# [THE TASK]
Show every line in the material below in which the string "when" appears.

ENTRIES SUPPLIED Start Marker

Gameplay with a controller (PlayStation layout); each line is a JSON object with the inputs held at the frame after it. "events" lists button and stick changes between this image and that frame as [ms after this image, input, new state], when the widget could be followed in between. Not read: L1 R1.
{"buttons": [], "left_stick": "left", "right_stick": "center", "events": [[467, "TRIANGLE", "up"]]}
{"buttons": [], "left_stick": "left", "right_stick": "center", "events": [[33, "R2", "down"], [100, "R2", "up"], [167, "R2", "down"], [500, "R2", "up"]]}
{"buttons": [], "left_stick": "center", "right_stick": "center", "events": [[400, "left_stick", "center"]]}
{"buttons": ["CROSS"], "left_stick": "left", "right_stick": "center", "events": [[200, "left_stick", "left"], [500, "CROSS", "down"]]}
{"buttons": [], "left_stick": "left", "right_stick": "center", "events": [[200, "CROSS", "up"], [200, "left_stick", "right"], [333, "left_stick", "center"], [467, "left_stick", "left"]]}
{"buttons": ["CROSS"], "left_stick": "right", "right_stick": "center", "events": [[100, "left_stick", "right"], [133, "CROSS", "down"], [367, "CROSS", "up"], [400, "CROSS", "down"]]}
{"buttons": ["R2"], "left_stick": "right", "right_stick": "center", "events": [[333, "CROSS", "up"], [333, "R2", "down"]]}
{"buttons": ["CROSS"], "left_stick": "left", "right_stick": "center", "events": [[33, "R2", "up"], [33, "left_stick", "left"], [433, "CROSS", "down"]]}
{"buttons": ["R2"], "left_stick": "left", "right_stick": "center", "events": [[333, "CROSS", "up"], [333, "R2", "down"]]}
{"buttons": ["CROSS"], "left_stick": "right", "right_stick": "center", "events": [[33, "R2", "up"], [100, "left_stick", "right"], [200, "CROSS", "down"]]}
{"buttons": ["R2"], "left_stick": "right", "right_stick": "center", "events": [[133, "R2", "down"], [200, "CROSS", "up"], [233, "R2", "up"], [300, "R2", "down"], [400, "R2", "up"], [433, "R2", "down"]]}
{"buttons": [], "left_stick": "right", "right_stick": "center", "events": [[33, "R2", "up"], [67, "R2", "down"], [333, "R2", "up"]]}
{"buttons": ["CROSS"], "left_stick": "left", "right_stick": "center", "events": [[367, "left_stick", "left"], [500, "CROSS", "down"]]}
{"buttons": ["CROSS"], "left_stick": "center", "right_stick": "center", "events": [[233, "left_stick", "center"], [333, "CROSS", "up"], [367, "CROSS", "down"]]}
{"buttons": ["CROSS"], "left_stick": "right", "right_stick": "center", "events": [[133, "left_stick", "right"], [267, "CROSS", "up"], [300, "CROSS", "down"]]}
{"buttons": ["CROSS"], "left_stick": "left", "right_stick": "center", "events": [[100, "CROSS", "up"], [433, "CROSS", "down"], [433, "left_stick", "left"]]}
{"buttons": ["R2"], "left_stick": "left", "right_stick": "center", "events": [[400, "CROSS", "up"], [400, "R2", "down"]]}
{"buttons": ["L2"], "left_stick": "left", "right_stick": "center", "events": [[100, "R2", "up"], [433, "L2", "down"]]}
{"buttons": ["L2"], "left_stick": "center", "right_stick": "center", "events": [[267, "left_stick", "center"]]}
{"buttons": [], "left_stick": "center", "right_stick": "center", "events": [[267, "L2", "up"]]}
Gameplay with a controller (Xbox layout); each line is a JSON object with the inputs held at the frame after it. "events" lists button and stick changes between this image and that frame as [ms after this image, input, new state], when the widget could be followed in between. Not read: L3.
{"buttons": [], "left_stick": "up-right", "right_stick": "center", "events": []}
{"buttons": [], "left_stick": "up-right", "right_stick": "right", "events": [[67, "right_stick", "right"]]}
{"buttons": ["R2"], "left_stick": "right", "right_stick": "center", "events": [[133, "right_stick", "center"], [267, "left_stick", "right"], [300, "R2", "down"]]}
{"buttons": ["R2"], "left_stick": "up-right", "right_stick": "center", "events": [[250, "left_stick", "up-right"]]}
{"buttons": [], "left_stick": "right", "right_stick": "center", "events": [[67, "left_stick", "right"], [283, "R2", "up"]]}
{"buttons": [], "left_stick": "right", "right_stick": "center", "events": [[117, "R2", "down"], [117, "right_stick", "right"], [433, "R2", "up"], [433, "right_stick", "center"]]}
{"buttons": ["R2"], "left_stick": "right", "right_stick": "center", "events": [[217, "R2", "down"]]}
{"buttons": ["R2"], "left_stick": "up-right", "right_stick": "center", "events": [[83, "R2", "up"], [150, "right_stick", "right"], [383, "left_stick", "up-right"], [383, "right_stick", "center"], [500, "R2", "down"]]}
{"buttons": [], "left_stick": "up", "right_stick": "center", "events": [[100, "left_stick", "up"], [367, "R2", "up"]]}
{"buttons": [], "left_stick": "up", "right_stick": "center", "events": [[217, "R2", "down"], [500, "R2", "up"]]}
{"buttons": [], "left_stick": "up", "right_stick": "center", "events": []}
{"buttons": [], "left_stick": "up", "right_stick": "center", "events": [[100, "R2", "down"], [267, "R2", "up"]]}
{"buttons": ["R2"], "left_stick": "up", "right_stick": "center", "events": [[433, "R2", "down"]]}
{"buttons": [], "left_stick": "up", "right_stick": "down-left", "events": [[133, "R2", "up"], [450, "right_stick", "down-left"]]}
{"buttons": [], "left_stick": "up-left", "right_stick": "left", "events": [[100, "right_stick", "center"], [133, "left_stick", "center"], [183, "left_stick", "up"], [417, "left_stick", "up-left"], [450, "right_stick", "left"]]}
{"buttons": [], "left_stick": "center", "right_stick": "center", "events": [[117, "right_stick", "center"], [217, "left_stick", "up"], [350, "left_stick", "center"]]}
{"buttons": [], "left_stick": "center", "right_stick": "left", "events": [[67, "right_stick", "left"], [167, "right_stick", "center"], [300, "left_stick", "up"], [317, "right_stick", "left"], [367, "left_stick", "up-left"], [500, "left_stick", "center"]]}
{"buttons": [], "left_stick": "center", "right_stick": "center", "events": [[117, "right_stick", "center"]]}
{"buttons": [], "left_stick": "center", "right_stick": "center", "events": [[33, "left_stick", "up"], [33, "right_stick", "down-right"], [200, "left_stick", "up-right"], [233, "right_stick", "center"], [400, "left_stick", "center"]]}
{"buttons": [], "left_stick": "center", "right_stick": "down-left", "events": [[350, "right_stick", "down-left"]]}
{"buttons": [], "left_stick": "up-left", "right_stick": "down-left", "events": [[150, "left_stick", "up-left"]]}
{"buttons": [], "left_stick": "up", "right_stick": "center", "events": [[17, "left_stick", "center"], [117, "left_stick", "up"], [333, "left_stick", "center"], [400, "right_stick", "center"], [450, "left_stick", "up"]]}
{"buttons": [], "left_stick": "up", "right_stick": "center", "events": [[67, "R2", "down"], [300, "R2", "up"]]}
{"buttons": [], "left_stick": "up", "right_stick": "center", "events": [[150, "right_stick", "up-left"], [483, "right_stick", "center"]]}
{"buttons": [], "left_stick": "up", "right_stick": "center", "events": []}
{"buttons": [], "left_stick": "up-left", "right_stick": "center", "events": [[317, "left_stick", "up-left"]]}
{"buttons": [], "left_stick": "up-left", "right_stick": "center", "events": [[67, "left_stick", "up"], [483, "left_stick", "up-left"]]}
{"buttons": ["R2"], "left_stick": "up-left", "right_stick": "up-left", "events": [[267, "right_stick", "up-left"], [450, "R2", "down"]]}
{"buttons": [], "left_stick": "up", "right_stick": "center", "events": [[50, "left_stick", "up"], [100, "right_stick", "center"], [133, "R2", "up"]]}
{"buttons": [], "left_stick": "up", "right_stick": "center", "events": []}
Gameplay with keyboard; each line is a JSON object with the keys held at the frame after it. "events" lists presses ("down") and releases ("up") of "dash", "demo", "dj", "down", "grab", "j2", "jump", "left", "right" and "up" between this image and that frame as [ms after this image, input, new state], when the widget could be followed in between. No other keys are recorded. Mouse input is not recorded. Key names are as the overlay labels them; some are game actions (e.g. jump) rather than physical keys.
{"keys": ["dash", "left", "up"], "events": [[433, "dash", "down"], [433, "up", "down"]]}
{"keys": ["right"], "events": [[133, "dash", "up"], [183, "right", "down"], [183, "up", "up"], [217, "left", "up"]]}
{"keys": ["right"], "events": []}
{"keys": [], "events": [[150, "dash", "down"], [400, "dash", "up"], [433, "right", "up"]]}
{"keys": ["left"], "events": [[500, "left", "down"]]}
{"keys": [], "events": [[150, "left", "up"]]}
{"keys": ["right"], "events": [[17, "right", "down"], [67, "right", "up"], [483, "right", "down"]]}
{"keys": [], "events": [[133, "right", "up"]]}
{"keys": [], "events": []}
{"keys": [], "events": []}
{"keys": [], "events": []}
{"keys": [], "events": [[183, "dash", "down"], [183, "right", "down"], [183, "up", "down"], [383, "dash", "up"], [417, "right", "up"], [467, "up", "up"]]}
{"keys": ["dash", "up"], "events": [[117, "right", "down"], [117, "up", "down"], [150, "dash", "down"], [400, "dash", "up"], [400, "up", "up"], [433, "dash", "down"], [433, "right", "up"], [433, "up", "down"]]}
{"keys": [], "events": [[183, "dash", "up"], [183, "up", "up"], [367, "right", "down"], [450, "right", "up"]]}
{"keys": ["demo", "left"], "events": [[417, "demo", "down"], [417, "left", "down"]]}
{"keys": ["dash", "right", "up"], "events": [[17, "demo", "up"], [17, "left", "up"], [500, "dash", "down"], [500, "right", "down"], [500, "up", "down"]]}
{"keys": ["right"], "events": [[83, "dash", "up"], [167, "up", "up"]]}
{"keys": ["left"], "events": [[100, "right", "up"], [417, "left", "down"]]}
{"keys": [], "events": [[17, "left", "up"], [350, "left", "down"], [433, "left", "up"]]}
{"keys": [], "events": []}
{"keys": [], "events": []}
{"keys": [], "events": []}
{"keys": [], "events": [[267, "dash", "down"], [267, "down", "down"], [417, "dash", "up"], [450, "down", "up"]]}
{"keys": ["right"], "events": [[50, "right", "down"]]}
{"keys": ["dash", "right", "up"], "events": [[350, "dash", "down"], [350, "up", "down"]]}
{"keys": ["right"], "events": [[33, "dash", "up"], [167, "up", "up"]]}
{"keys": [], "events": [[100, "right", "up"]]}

ENTRIES SUPPLIED End Marker

# [WRITTEN RESPONSE]
Gameplay with a controller (PlayStation layout); each line is a JSON object with the inputs held at the frame after it. "events" lists button and stick changes between this image and that frame as [ms after this image, input, new state], when the widget could be followed in between. Not read: L1 R1.
Gameplay with a controller (Xbox layout); each line is a JSON object with the inputs held at the frame after it. "events" lists button and stick changes between this image and that frame as [ms after this image, input, new state], when the widget could be followed in between. Not read: L3.
Gameplay with keyboard; each line is a JSON object with the keys held at the frame after it. "events" lists presses ("down") and releases ("up") of "dash", "demo", "dj", "down", "grab", "j2", "jump", "left", "right" and "up" between this image and that frame as [ms after this image, input, new state], when the widget could be followed in between. No other keys are recorded. Mouse input is not recorded. Key names are as the overlay labels them; some are game actions (e.g. jump) rather than physical keys.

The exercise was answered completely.